Start of Block

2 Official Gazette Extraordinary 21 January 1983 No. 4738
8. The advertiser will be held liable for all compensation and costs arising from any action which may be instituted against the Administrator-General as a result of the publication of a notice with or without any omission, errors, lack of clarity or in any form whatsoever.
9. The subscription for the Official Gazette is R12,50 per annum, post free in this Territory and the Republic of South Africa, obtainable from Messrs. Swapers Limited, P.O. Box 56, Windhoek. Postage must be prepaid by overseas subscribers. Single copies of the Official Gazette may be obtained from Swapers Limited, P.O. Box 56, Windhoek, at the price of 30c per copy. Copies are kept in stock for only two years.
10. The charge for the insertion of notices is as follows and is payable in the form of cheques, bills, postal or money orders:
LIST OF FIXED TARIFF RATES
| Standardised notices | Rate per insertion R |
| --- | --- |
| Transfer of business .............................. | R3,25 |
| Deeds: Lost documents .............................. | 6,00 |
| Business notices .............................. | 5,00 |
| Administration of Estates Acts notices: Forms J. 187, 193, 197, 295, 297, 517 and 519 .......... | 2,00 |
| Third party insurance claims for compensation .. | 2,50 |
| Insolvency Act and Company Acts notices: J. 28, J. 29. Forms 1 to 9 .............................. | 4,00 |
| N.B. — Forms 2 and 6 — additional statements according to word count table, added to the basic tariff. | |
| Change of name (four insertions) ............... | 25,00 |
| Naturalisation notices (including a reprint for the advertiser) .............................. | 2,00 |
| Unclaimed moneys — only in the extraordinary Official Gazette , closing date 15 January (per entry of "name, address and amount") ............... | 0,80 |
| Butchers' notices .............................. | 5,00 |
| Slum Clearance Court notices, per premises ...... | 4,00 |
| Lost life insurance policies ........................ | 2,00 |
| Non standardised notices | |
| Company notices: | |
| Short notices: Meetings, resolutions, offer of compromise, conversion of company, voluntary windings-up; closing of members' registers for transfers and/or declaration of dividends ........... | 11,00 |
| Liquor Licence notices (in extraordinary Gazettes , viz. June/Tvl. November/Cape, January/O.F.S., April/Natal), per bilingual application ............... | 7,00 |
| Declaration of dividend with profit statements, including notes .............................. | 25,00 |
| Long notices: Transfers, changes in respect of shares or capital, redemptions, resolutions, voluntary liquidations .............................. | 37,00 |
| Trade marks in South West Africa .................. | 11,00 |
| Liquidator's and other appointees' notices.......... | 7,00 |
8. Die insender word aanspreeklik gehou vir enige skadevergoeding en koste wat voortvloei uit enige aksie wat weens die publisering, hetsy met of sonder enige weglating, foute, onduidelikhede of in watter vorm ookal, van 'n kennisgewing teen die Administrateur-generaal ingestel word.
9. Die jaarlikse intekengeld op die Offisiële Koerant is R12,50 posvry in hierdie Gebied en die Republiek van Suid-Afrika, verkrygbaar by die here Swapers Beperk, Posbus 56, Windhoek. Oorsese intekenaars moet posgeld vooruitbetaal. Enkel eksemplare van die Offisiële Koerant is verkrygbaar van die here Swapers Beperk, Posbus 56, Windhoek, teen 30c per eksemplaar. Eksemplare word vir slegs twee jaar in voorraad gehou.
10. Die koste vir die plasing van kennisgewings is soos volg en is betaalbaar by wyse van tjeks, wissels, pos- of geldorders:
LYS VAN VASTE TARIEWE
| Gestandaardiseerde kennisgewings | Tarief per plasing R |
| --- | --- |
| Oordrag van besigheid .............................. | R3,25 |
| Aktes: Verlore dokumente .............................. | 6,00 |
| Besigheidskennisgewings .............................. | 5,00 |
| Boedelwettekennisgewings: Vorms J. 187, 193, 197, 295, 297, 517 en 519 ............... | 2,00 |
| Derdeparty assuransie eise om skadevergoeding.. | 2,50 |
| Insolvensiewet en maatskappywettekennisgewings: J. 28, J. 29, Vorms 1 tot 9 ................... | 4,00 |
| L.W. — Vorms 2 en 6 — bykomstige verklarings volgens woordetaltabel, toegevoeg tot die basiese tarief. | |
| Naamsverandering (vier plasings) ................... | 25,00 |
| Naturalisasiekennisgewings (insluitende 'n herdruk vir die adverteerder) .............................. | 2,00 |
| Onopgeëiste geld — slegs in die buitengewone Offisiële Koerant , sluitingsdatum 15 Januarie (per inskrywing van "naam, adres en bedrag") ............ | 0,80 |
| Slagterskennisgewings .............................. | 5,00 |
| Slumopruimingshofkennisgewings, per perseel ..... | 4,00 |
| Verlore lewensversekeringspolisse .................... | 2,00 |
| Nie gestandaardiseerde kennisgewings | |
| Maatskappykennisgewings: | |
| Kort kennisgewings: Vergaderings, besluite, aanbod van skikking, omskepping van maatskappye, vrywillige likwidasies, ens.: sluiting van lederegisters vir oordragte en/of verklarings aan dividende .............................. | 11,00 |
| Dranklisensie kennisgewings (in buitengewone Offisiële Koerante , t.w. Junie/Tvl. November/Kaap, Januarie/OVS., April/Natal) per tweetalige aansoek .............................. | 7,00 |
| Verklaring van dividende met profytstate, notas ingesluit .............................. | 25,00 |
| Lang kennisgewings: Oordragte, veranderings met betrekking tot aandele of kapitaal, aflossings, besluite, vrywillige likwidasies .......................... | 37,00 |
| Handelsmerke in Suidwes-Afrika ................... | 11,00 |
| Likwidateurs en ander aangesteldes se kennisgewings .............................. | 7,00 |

End of Block
Start of Block

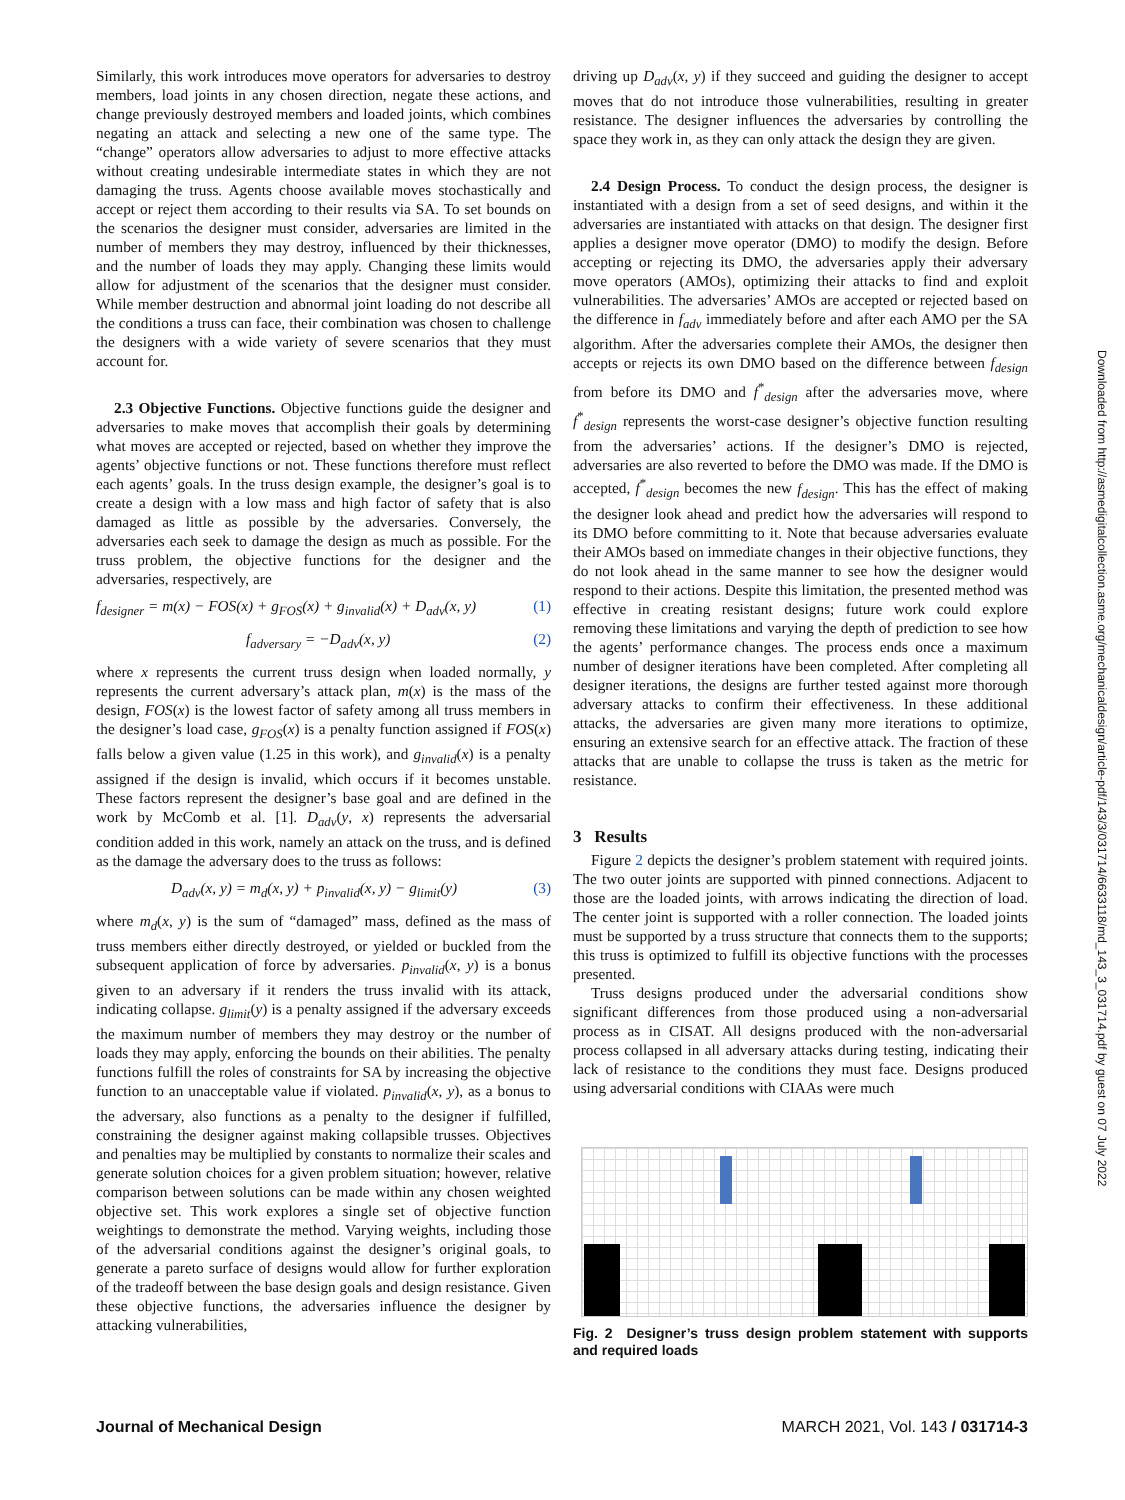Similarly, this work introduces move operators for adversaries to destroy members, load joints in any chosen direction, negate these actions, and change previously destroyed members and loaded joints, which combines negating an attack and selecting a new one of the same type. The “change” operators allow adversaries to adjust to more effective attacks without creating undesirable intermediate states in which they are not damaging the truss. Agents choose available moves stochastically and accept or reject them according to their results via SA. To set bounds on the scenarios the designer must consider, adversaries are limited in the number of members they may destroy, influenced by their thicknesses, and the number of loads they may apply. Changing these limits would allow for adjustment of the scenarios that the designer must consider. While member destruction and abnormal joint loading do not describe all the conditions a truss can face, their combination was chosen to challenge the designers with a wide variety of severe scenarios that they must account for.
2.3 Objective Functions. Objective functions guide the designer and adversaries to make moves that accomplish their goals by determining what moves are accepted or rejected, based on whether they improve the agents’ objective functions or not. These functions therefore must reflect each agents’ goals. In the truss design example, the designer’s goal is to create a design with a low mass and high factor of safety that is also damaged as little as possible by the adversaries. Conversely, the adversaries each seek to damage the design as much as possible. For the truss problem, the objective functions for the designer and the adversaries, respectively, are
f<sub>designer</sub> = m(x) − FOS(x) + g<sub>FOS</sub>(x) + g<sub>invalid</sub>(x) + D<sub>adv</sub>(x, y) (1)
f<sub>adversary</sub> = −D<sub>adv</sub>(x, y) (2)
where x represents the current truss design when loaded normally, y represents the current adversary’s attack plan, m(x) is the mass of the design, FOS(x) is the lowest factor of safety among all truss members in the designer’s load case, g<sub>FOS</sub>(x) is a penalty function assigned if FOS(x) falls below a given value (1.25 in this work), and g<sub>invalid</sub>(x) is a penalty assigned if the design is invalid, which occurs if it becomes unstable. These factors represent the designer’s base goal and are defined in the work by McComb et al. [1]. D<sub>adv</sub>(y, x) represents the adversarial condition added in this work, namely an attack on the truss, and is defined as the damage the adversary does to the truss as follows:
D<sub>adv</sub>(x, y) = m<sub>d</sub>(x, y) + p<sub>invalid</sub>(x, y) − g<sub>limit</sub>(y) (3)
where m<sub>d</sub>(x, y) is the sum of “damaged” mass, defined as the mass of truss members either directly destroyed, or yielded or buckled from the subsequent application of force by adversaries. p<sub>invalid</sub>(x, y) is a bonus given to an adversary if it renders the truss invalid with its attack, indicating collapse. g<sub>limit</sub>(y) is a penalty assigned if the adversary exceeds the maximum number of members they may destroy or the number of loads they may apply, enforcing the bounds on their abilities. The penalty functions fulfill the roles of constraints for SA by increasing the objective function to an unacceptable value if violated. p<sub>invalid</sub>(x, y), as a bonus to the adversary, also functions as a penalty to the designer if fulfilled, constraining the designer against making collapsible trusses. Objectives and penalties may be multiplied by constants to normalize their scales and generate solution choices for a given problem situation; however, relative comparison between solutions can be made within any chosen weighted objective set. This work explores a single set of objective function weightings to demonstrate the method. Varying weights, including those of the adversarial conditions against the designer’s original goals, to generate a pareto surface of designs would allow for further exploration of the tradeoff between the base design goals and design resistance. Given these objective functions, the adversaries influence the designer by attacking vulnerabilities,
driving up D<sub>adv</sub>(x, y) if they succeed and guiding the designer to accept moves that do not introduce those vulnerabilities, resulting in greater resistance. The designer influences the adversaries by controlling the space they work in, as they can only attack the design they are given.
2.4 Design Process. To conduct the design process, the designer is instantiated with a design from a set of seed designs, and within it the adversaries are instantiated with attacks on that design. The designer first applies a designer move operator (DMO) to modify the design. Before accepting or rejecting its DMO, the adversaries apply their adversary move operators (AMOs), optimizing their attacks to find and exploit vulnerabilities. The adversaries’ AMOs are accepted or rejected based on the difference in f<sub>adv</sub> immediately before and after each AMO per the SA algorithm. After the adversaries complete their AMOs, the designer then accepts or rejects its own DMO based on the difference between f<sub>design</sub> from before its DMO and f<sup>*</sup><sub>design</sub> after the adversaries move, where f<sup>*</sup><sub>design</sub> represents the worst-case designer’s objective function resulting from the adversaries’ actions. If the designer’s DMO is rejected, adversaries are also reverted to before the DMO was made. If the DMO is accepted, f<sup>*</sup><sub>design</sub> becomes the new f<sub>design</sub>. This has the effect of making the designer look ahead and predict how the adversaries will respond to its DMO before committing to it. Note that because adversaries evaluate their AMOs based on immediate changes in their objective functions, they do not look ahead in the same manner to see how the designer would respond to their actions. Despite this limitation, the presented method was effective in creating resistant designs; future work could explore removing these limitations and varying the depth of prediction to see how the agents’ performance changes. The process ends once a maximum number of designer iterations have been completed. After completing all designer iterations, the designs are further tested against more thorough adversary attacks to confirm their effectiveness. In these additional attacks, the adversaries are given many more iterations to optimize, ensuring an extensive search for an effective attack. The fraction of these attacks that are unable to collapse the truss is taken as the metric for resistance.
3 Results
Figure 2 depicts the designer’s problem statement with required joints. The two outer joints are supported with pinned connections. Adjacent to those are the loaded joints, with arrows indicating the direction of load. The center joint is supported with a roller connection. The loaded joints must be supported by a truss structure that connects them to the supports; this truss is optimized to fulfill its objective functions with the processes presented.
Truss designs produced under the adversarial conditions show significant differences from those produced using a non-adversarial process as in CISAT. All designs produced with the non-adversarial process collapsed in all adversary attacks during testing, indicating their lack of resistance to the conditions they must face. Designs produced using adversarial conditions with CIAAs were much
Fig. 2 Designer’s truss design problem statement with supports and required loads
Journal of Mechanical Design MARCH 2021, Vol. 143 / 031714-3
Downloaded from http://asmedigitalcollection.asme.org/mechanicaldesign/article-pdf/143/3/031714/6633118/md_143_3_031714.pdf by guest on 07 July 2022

End of Block

Exercise brief: Find every line above that contains the word "closing", and return each one.

Solution to this task:
| Unclaimed moneys — only in the extraordinary Official Gazette , closing date 15 January (per entry of "name, address and amount") ............... | 0,80 |
| Short notices: Meetings, resolutions, offer of compromise, conversion of company, voluntary windings-up; closing of members' registers for transfers and/or declaration of dividends ........... | 11,00 |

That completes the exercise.